[Extrait choisi]

19L’approche de la presse distractive est, elle, l’héritière des illustrés. Il s’agit, par des histoires, traitées principalement sous forme de bandes dessinées, ainsi que des jeux, des concours, etc. d’apporter un moment d’évasion, d’amusement, de plaisir, de distraction. Certains éditeurs, tel Semic Tournon, n’entendent et ne prétendent absolument pas, élargir cette vocation. En revanche, Disney Hachette Presse, leader de ce segment, n’a eu de cesse de compléter, ces dernières années, les contenus de ses titres par des rubriques, des formes de récits, des modes de dialogues, souvent empruntés à la presse éducative. Les derniers gros tirages se situent dans cette catégorie, avec : Le Journal de Mickey, Picsou Magazine, etc. avec aussi des titres éphémères issus des comics comme Ninja, Pockémon, Batman, Superman. La presse ados, s’appuie sur les modes musicales et les chanteurs, les plus emblématiques pour les adolescents (en fait, de plus en plus, préadolescents), à un moment donné. Il s’agit d’accompagner les modes de socialisation, chez des lecteurs qui vivent une profonde mutation psychologique, physique, intellectuelle, etc. en s’appuyant sur des communautés de goûts, d’aspiration et de comportement. Au-delà des reportages, histoires, photos, posters, mettant en valeur les « vedettes » du moment, une place importante est consacrée à un dialogue avec les adolescents, leurs interrogations, leurs questions, leurs problèmes (affectifs, relationnels, physiques, médicaux, etc.). Des espaces d’expression leurs sont offerts, des réponses leurs sont proposées. Le genre est surtout représenté aujourd’hui par le groupe Edi-Presse qui publie Salut, Star Club, Miss.
20Dans les dernières années chacune des formes de presse jeune a été conduite à emprunter aux formes voisines. Disney Hachette Presse a créé des titres à partir de personnages de la presse distractive, tout en enrichissant leur contenus de thématiques éducatives, par exemple Minnie. Un titre comme Okapi qui s’adresse aux préadolescents, accorde une place importante aux courants musicaux et à leurs vedettes, avec des formes de traitement qui peuvent rappeler parfois la presse ados. Cette dernière peut aborder les problèmes relationnels, psychologiques exprimés par ses lecteurs, avec des espaces d’expression et des formes de réponses s’apparentant à la presse éducative. Les influences et les emprunts réciproques sont évidents, ils soulignent l’atout que représente pour chaque éditeur, le fait d’intervenir à l’intérieur d’un secteur (un marché) de presse des jeunes, aussi important, diversifié et évolutif.
2.2. Thématiques et chaînages
21La presse distractive se veut généraliste et ne s’est que tardivement adaptée à une démarche visant à s’adresser à des tranches d’âge différentes. La presse ados « cible » implicitement un âge particulier, englobant en fait une partie des préadolescents et les adolescents. Elle a en revanche très tôt proposé des titres spécifiquement destinés explicitement aux filles avec Mademoiselle Âge Tendre, et maintenant Miss. La presse éducative connaît, elle une évolution beaucoup plus significative de ses contenus. Après avoir dès son origine distingué très précisément les âges des lecteurs auxquels elle s’adressait, elle s’est engagée, dès les années soixante-dix, dans des formes de spécialisation ou de thématisation de ses contenus, dont la première fut dite de « lecture » [8]. C’est-à-dire qu’à côté de titres généralistes offrant une large diversité de contenu, les éditeurs proposent une série de thématiques, qui sont allées en se multipliant.

[/Extrait choisi]

_Sujet à traiter_:
Répondez aux questions suivantes à partir de l'extrait sur la presse des jeunes.
1. Quel groupe représente surtout aujourd'hui le genre de la presse ados ?
2. Quel titre destiné aux préadolescents accorde une place importante aux courants musicaux et à leurs vedettes ?
3. Dès quelles années la presse éducative s'est-elle engagée dans des formes de spécialisation ou de thématisation de ses contenus ?

[Données fournies]

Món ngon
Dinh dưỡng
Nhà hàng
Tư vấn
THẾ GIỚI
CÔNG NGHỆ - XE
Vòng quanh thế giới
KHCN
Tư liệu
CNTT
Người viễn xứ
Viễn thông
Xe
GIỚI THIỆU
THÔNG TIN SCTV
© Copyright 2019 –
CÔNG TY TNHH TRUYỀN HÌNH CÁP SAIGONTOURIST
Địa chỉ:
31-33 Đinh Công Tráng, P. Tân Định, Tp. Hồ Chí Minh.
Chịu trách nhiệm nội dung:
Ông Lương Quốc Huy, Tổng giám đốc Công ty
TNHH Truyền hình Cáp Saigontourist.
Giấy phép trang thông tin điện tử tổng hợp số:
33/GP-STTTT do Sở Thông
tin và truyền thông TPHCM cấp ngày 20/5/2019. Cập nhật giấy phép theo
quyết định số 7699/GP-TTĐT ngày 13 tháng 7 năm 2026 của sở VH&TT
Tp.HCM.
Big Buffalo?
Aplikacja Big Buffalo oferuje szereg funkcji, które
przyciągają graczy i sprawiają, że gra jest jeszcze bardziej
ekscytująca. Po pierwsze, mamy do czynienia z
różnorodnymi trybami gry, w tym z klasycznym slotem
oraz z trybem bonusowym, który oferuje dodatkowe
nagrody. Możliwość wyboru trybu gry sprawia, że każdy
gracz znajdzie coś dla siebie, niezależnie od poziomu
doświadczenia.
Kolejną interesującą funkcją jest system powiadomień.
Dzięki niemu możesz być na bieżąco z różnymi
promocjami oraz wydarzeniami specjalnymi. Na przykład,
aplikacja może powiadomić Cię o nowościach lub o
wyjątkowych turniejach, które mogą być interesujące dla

[/Données fournies]
[Données fournies]

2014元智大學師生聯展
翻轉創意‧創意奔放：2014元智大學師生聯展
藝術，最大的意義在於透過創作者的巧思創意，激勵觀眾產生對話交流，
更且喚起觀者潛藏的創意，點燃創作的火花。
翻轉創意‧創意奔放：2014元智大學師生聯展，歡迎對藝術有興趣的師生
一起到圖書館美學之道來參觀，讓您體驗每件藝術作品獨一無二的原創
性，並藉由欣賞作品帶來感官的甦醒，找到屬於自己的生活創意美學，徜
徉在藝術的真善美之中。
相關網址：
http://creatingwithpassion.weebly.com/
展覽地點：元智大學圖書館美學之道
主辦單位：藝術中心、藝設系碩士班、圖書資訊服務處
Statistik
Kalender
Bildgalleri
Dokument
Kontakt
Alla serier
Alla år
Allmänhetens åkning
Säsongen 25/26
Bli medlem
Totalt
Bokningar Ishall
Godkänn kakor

[/Données fournies]
[Données fournies]

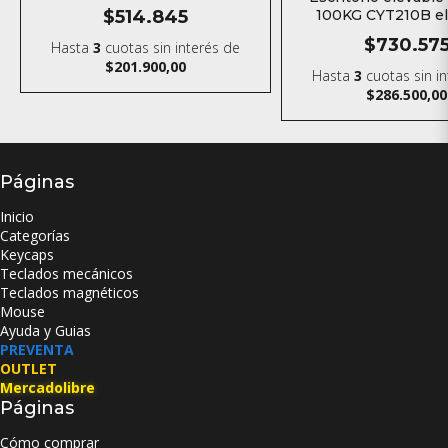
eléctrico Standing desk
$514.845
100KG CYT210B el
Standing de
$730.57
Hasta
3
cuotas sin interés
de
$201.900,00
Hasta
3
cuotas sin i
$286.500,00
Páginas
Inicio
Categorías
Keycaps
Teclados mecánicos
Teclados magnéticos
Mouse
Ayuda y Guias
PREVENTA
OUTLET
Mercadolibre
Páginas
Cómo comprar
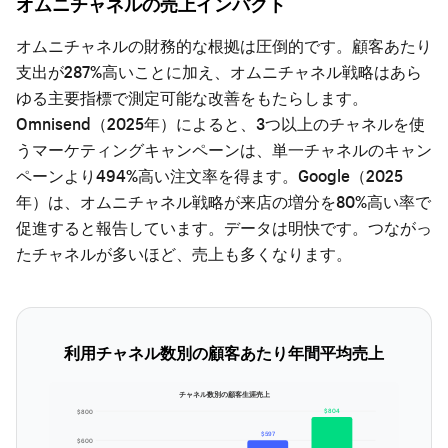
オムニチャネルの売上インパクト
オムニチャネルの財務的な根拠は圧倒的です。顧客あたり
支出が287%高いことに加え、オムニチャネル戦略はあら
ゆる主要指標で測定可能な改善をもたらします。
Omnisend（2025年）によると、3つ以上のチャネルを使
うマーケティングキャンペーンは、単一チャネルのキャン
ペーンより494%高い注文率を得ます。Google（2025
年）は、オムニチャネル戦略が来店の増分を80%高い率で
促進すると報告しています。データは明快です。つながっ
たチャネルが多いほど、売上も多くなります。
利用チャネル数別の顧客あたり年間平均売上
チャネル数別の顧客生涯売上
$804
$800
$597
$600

[/Données fournies]

_Réponse_:
1. Le genre de la presse ados est surtout représenté par le groupe Edi-Presse, qui publie Salut, Star Club et Miss.
2. Ce titre est Okapi.
3. La presse éducative s'y est engagée dès les années soixante-dix.